April 18, 2013
For about two decades voluntary pollution abatement programs have shifted in and out of popularity with national — popular in the George W. Bush administration, not so much under President Obama — state and even international policymakers.
The programs are designed to coax rather than compel businesses, industries and in some cases individuals to reduce, for example, airborne emissions, agricultural runoff or the use of toxic chemicals with incentives ranging from expert advice and public recognition to an easing of some regulatory restrictions and market advantages.
Despite considerable experience with them, however, questions remain about how effective the voluntary programs are, and under what circumstances. Michael Delgado, assistant professor of agricultural economics, is using statistical models and Purdue’s community cluster supercomputers to generate answers that could help guide policymakers in the future.
"Recently, environmental issues are at the forefront of policy at the state level, the national level, the global level," Delgado says. "I think it's a great environment to apply econometric models to get a really rich set of results that we can take to policymakers and say here's what we're finding and here's how you might use our results."
"If these programs don't actually work, then we're investing a lot of money and we're not actually reducing pollution," Delgado adds. "Using the kind of statistics that I use we can see not only did this program work but for what types of companies. We can say, OK, if it worked for firms in this industry then we should be targeting these voluntary programs to this industry and maybe not somewhere else where it doesn't seem to be effective."
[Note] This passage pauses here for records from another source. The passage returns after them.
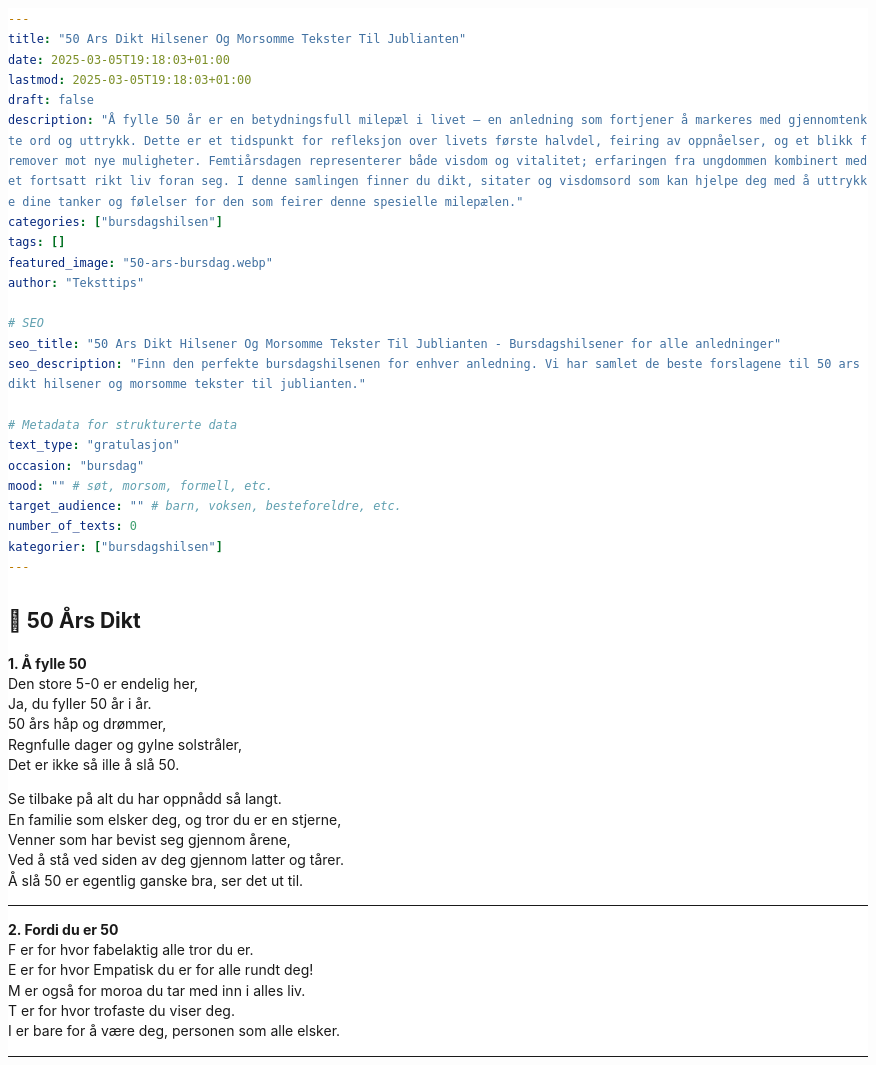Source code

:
 ```yaml
---
title: "50 Ars Dikt Hilsener Og Morsomme Tekster Til Jublianten"
date: 2025-03-05T19:18:03+01:00
lastmod: 2025-03-05T19:18:03+01:00
draft: false
description: "Å fylle 50 år er en betydningsfull milepæl i livet – en anledning som fortjener å markeres med gjennomtenkte ord og uttrykk. Dette er et tidspunkt for refleksjon over livets første halvdel, feiring av oppnåelser, og et blikk fremover mot nye muligheter. Femtiårsdagen representerer både visdom og vitalitet; erfaringen fra ungdommen kombinert med et fortsatt rikt liv foran seg. I denne samlingen finner du dikt, sitater og visdomsord som kan hjelpe deg med å uttrykke dine tanker og følelser for den som feirer denne spesielle milepælen."
categories: ["bursdagshilsen"]
tags: []
featured_image: "50-ars-bursdag.webp"
author: "Teksttips"

# SEO
seo_title: "50 Ars Dikt Hilsener Og Morsomme Tekster Til Jublianten - Bursdagshilsener for alle anledninger"
seo_description: "Finn den perfekte bursdagshilsenen for enhver anledning. Vi har samlet de beste forslagene til 50 ars dikt hilsener og morsomme tekster til jublianten."

# Metadata for strukturerte data
text_type: "gratulasjon"
occasion: "bursdag"
mood: "" # søt, morsom, formell, etc.
target_audience: "" # barn, voksen, besteforeldre, etc.
number_of_texts: 0
kategorier: ["bursdagshilsen"]
---
```



## 📜 50 Års Dikt

**1. Å fylle 50**  
Den store 5-0 er endelig her,  
Ja, du fyller 50 år i år.  
50 års håp og drømmer,  
Regnfulle dager og gylne solstråler,  
Det er ikke så ille å slå 50.  

Se tilbake på alt du har oppnådd så langt.  
En familie som elsker deg, og tror du er en stjerne,  
Venner som har bevist seg gjennom årene,  
Ved å stå ved siden av deg gjennom latter og tårer.  
Å slå 50 er egentlig ganske bra, ser det ut til.

---

**2. Fordi du er 50**  
F er for hvor fabelaktig alle tror du er.  
E er for hvor Empatisk du er for alle rundt deg!  
M er også for moroa du tar med inn i alles liv.  
T er for hvor trofaste du viser deg.  
I er bare for å være deg, personen som alle elsker.

---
Delgado also uses modeling to look at questions involving economic development, for instance the effects of education on growth rates in developing countries, and his research has involved issues such as consumer demand for hybrid cars as well.
In a broad sense his research, falls into the category of econometrics, the application of mathematics, statistical methods — and more recently computer science — to economic data. He works with large data sets on global, country and state scales and data covering individual industries and companies as well as individual pollutants.
His models tend to be nonparametric and semiparametric, which means they make fewer assumptions about the data, as is done in parametric models to simplify a problem, and demand more computational muscle to get timely solutions. The payoff is more robust results. He also employs computationally demanding nonlinear optimization problems to set parameter values for his models.
"The standard approach with a lot of simplifying assumptions can be run on any laptop or any desktop," Delgado says. "What I do can take a standard computer weeks. Even if you want to do it that way, maybe you can run one model. But to get a robust set of results we want to run a model multiple times, or we want to change some parameter values and run it a little bit differently and we want to do that multiple times."
The Carter community cluster, in which Delgado is a faculty partner, lets him run multiple jobs in parallel on a plethora of processors, both from his own piece of Carter and from nodes of other faculty partners when they’re idle.
"That's why I turn to a cluster computing environment where I can run things in parallel," Delgado says. "I just send the job to the cluster and it will do the job much faster and send me back the results."
Delgado also uses Purdue's DiaGrid distributed computing system, which can make thousands of processors available, and SubmitR, a Web-based interface for the R statistical computing environment he employs in his research. SubmitR is available free to Purdue researchers and their students on the DiaGrid hub at diagrid.org.
Delgado says the processing power and long run times available with SubmitR and DiaGrid have been a good fit for large Monte Carlo simulations on which he and colleagues work.
"SubmitR is particularly suited for running large simulations that require thousands of independent computations, at least for my purposes," Delgado says.